TEXT SEGMENT
● ● ●

Life in Nappi, a Macushi village located some 25 miles from Lethem, is simple. Farming, hunting and fishing are the main economic activities there but over the last decade six villagers have been making various hand crafted items, some of which are on display at GuyExpo this year.
Ruefina Da Silva is one of the Nappi residents involved in the craft industry. She has been making mainly balata ornaments since the early 1990s. Detailed models of armadillos, scenes from Amerindian villages and nativity sets have been on display at GuyExpo since last Thursday.

Ruefina Da Silva, a resident of Nappi, Region Nine displaying her balata ornaments at GuyExpo yesterday. (See story on page 10) (Gaulbert Sutherland photo)
At the tenth Caribbean Festival of Arts (Carifesta X), Da Silva reported, her ornaments were sold out but at GuyExpo this year sales are slow forcing her to slash her prices by as much as 50 percent in some cases. With GuyExpo scheduled to close tonight, Da Silva had little hope that she would sell much of her pieces before travelling back to her village. However, despite this the woman said that she will be present at the next GuyExpo with a wider range of ornaments.
“During Carifesta,” Da Silva pointed out, “there were many foreigners in the country and they came to the exhibition we had here last year and bought my stuff. This year I am seeing mostly fellow Guyanese people and they are hardly buying anything so I am dropping my prices.”
The nativity sets which take almost two days to make were originally priced at $5,000 but were reduced to $4,000. The prices of other smaller balata pieces were reduced by half. Da Silva explained that the ornaments take a very long time to make and at the price she is selling them she will not be compensated for her labour.
Over the years, according to Da Silva, demand for the crafts has declined and she had not been getting orders. When she returns to Nappi, she said, she will have to take up farming or start making other products of cassava to make a living. One of GuyExpo’s objectives is to provide small-scale businesses with an opportunity to display their progress and solicit possible buyers. However, Da Silva said, she is yet to see one buyer, local or foreign, who is willing to buy her products in quantities.
“When I go back I will have to find something else to do… this is my main source of income,” she said.
Da Silva said she and other residents from villages in the Region Nine learnt of GuyExpo through the Ministry of Amerindian Affairs. The Region Nine Chairman, she explained, sent a representative to inform villagers of the event and compose a list of those interested in participating.
“We travelled to Georgetown free of cost,” Da Silva said, “and we’re staying right in this compound [National Exhibition Centre, Sophia]. The only thing we had to provide for ourselves is food.”

● ● ●

PROVIDED DATA

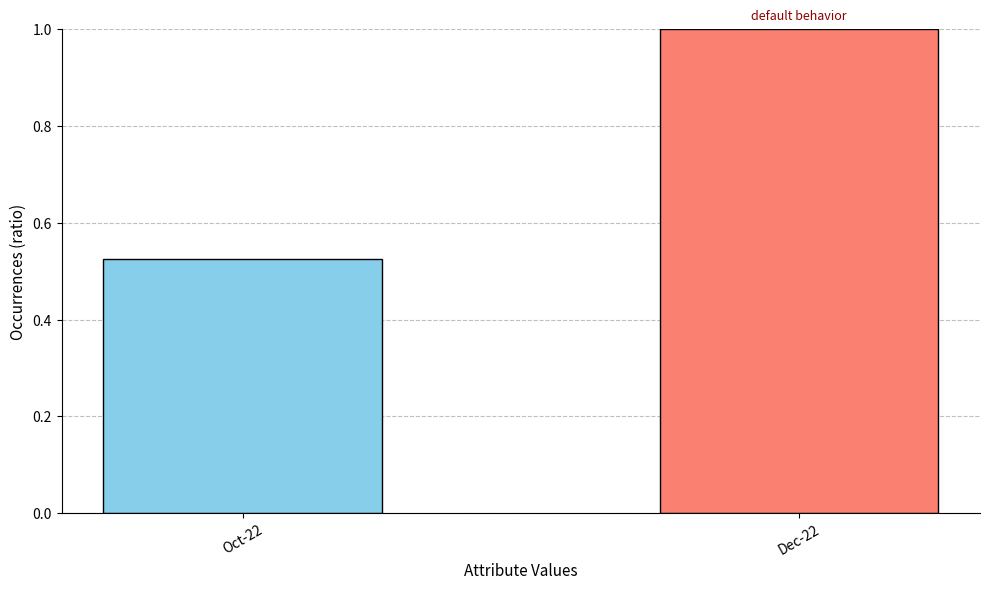

The value at Dec-22 is 0.6. True or false?

False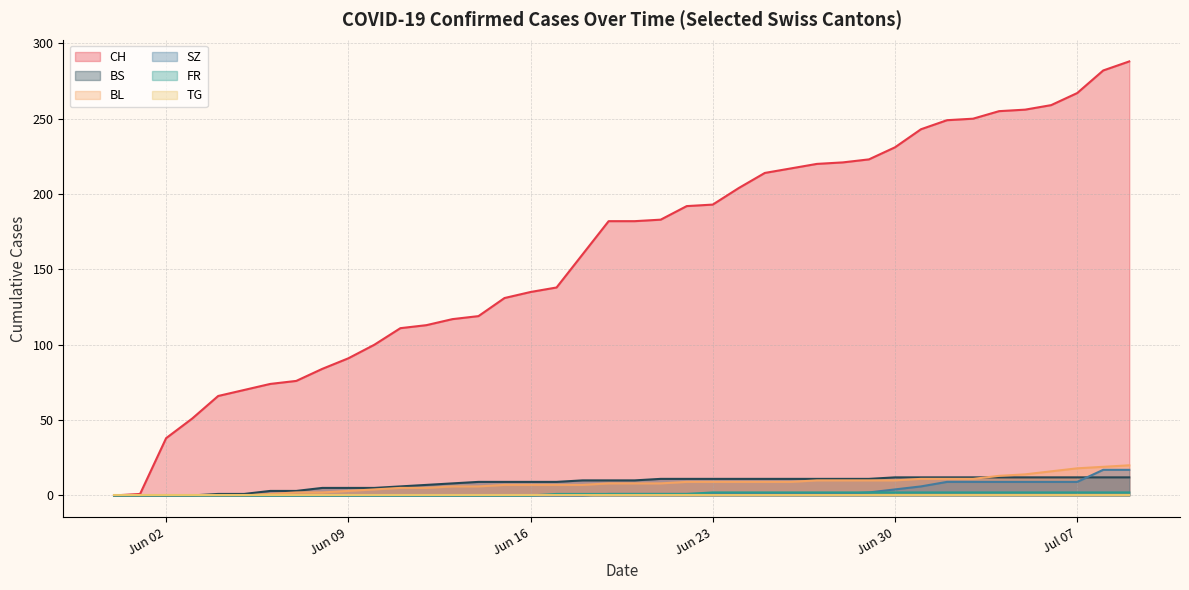

Which series has the largest range (max minus min)?

CH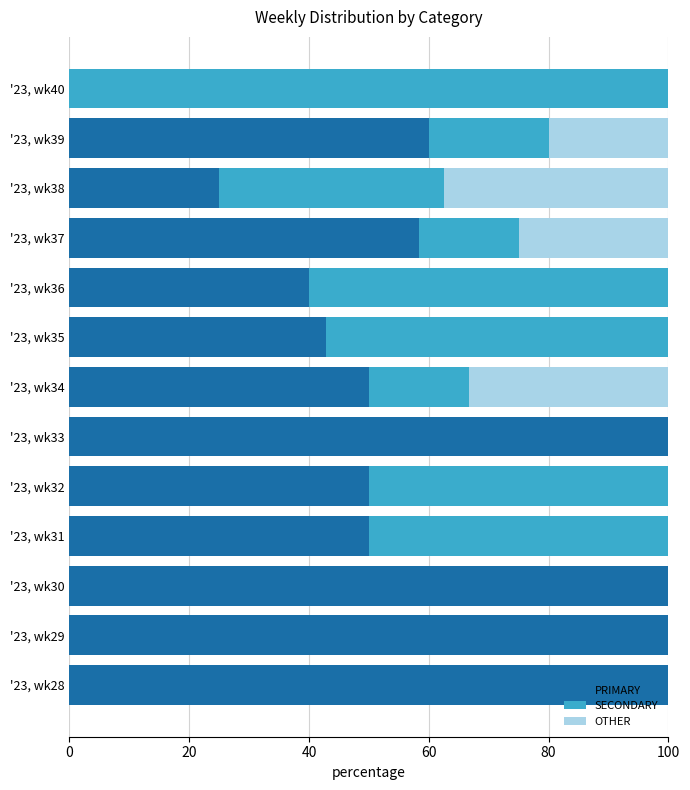

What is the highest value of the PRIMARY series?

100.0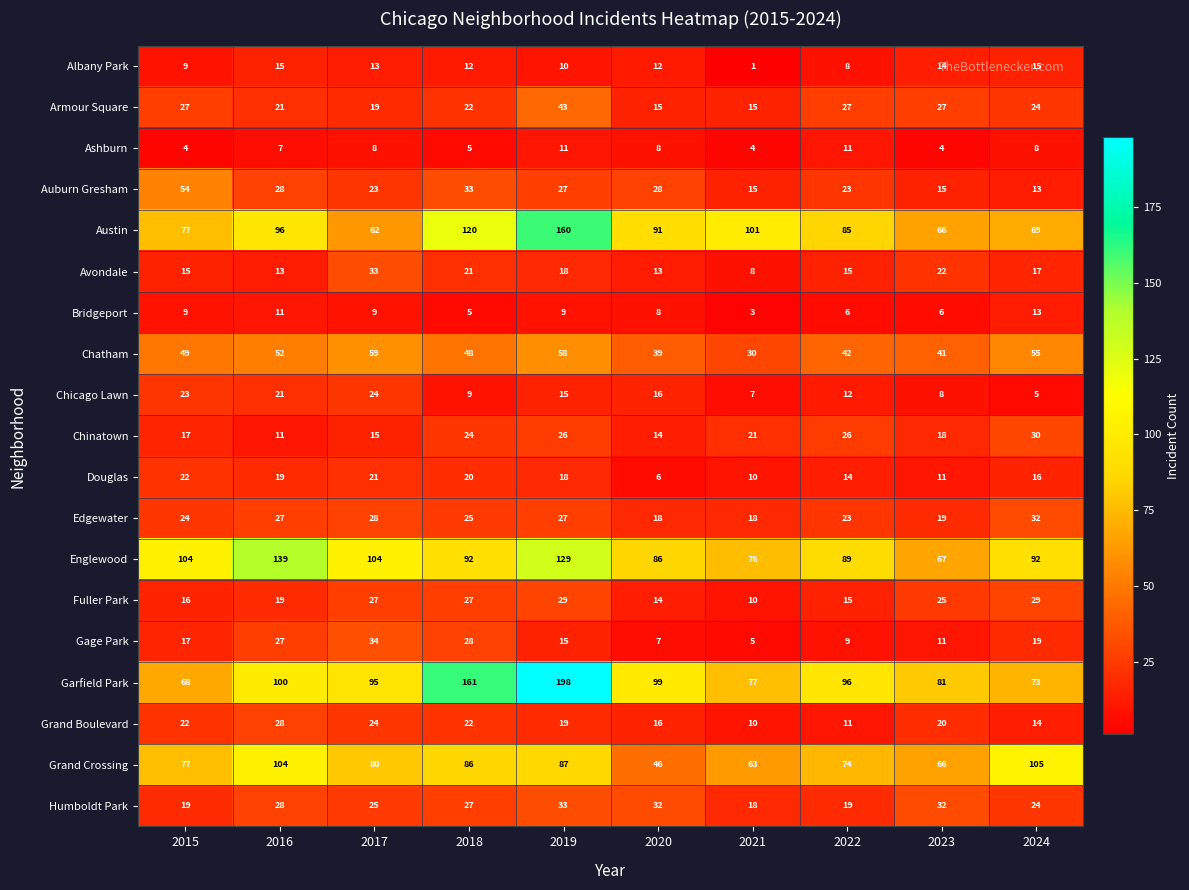

At which label is Grand Crossing closest to 75?

2022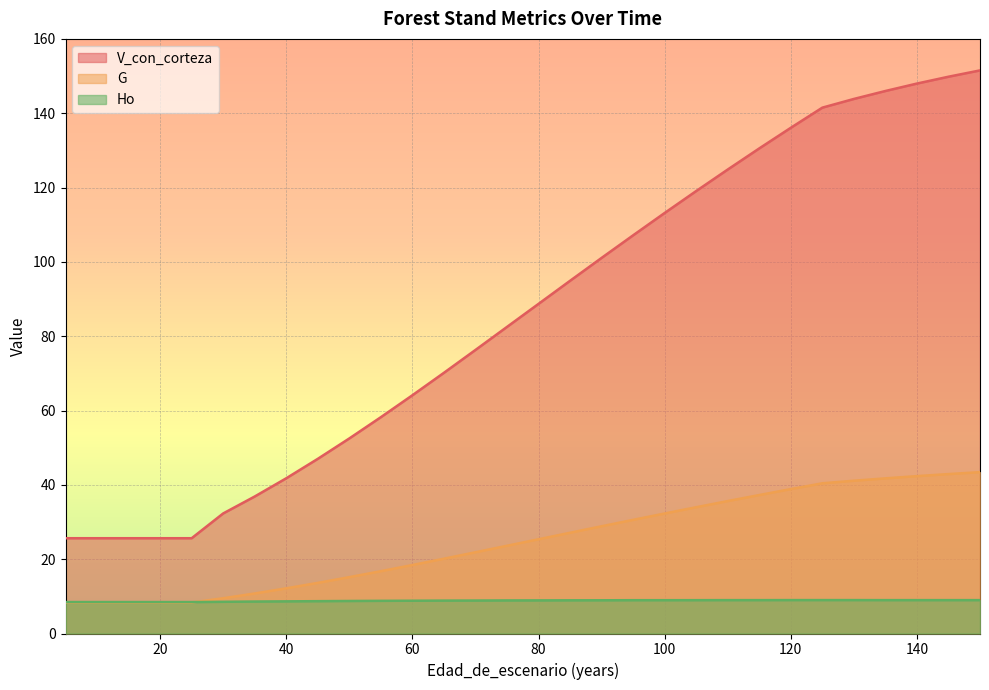

True or false: V_con_corteza has a value of 254.0 at 130.

False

● ● ●

TASK ITEM
Can you reproduce, word for word, the part of the GuyExpo article starting with "Over the years, according" and going on through "interested in participating."?

COMPLETED EXERCISE
Over the years, according to Da Silva, demand for the crafts has declined and she had not been getting orders. When she returns to Nappi, she said, she will have to take up farming or start making other products of cassava to make a living. One of GuyExpo’s objectives is to provide small-scale businesses with an opportunity to display their progress and solicit possible buyers. However, Da Silva said, she is yet to see one buyer, local or foreign, who is willing to buy her products in quantities.
“When I go back I will have to find something else to do… this is my main source of income,” she said.
Da Silva said she and other residents from villages in the Region Nine learnt of GuyExpo through the Ministry of Amerindian Affairs. The Region Nine Chairman, she explained, sent a representative to inform villagers of the event and compose a list of those interested in participating.